*** Block opens ***
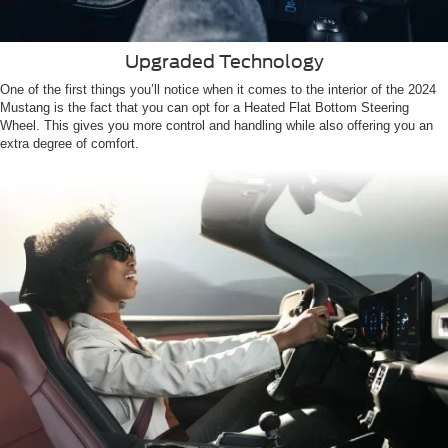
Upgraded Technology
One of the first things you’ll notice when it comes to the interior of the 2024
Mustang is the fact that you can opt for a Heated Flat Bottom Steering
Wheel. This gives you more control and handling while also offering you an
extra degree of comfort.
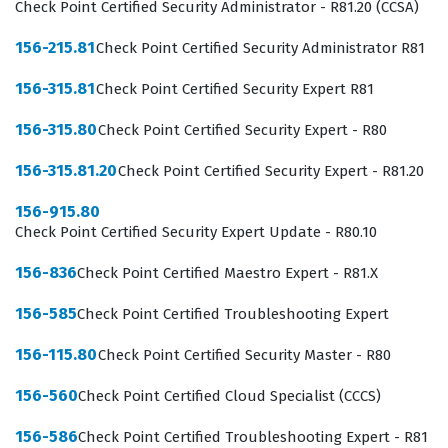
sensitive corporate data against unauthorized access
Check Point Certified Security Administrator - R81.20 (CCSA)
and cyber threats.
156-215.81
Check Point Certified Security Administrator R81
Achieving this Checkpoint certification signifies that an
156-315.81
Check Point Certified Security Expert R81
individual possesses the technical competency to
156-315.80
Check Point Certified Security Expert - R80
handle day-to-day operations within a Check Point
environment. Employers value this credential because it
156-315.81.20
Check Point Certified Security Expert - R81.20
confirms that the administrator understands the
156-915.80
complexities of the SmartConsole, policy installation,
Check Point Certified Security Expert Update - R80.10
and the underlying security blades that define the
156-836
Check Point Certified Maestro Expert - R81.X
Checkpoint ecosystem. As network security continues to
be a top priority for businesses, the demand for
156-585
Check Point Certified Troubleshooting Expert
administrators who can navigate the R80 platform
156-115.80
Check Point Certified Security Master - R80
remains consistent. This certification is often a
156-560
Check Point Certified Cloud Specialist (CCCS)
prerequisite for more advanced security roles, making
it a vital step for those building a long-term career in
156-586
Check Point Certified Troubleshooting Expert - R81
*** Block closes ***
- [Assigned task] The answer must be a single number: how many lines of the data hold the word "more".

- [Result for this exercise] 2